Material for this exercise:
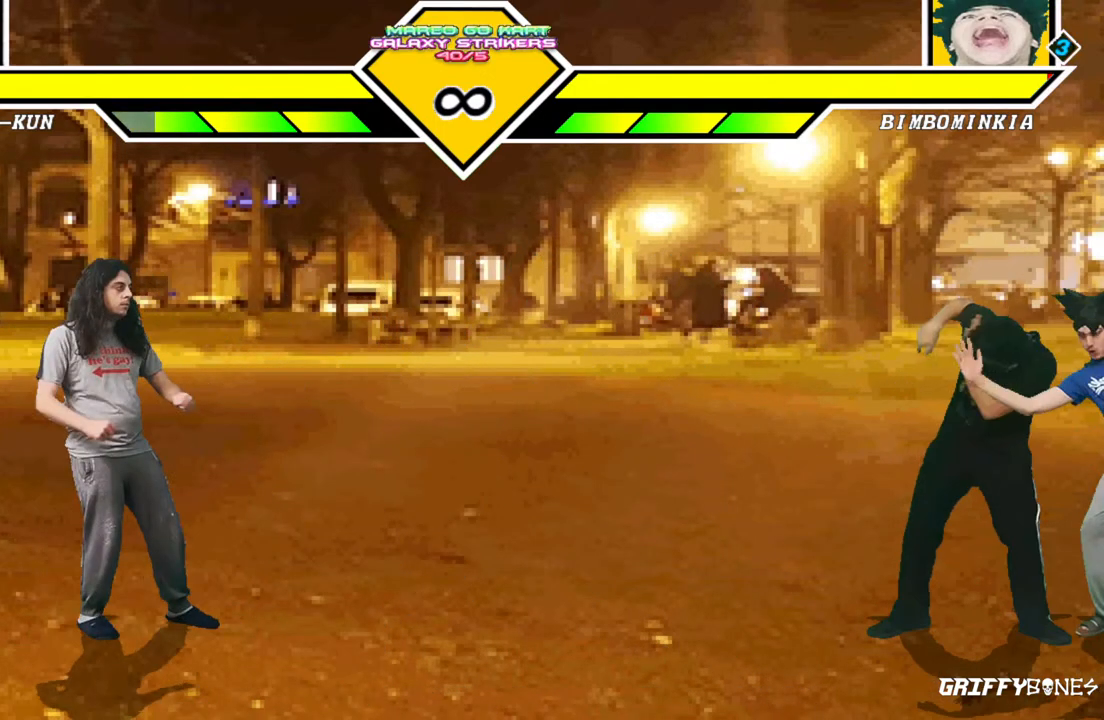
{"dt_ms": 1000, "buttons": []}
...
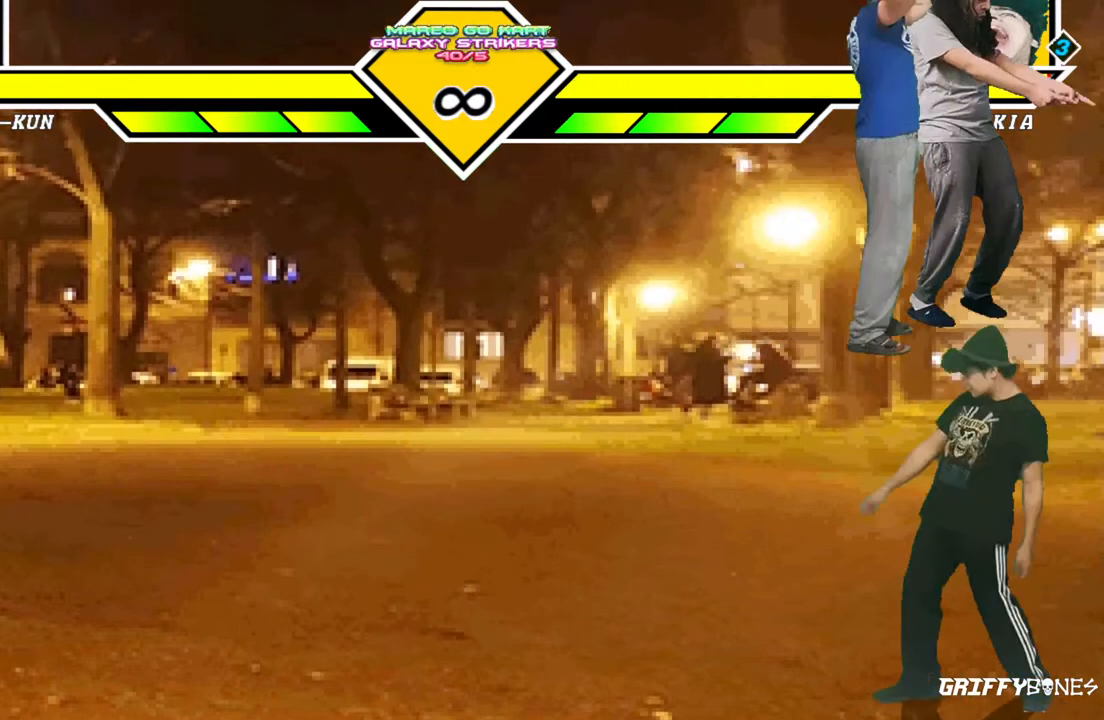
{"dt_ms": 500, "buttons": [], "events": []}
--
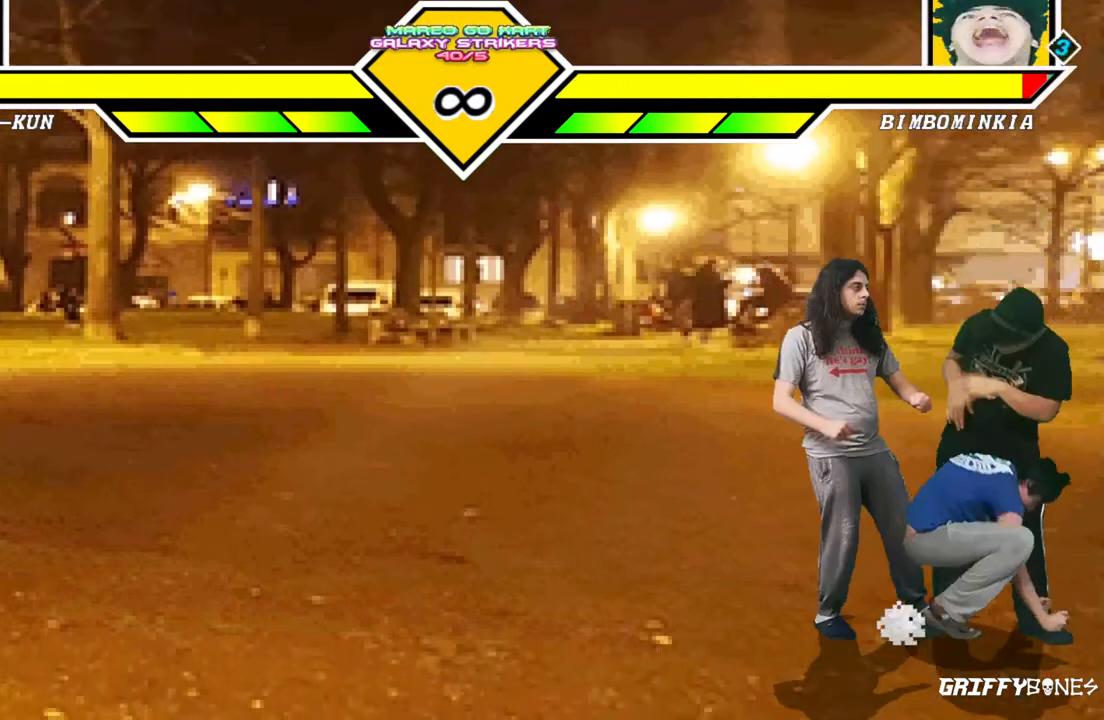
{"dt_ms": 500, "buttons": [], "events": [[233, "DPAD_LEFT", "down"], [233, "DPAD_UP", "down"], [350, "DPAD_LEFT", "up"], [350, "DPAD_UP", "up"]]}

Action item:
A bare number is expected: how many lines above contain the word "events"?

Expected answer:
2